Cotherstone railway station was between Barnard Castle and Middleton on the now-closed Middleton-in-Teesdale Branch Line. The railway line crossed the River Balder at the Balder Viaduct just north of Cotherstone.

==Governance==
At the lower level of local government, Cotherstone is a civil parish with a parish council of seven elected members.

At the upper level, it is in the unitary County Durham District. For elections to Durham County Council it is in Upper Teesdale electoral ward.

Being just south of the River Tees, Cotherstone was historically in the North Riding of Yorkshire. It was a township in the parish of Romaldkirk until 1866, when it became a separate parish. From 1894 until 1974 it was part of Startforth Rural District. In the local government reorganisation of 1974, all of Startforth district was transferred to the new Teesdale district in County Durham, as it was near Barnard Castle, the district's administrative centre. In 2009, Teesdale was merged into the unitary County Durham district.

==Demographics==
At the 2021 census, Cotherstone civil parish had a population of 554 people in 260 households.

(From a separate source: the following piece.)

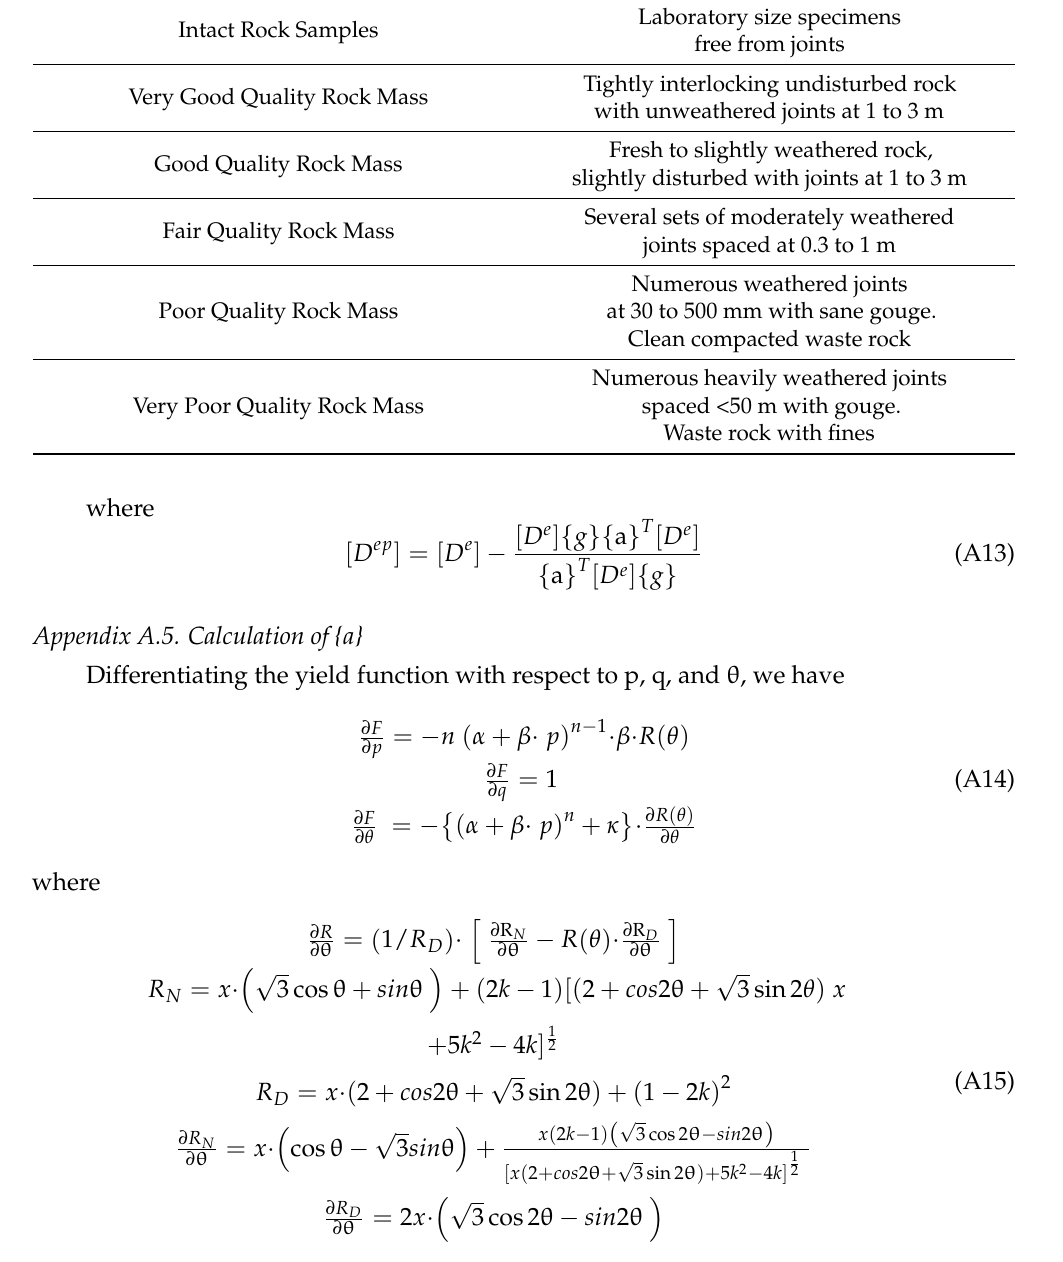
Table A2. Description of Rock Quality in Table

Census population of Cotherstone parish
| Census | Population | Female | Male | Households | Source |
|---|---|---|---|---|---|
| 2001 | 552 | 285 | 267 | 240 |  |
| 2011 | 594 | 308 | 286 | 260 |  |
| 2021 | 554 | 282 | 272 | 260 |  |

==Notable people==
Hannah Hauxwell, who became famous through a 1970s Yorkshire Television documentary, farmed near Cotherstone and in 1988 moved to the village itself.

In 1973, Maxwell Fry and his wife Jane Drew, both modernist architects, retired to Cotherstone.

The jurist John Cyril Smith was born in the village in 1922.

Miles Stapleton was a notable Lord of Cotherstone (among other places) during the fourteenth century.

John Bowes bred four winners of The Derby at nearby Streatlam Castle (since demolished), including Cotherstone.

Bentley Beetham, the mountaineer, ornithologist and photographer retired here in 1949. He was a member of the 1924 British Mount Everest expedition.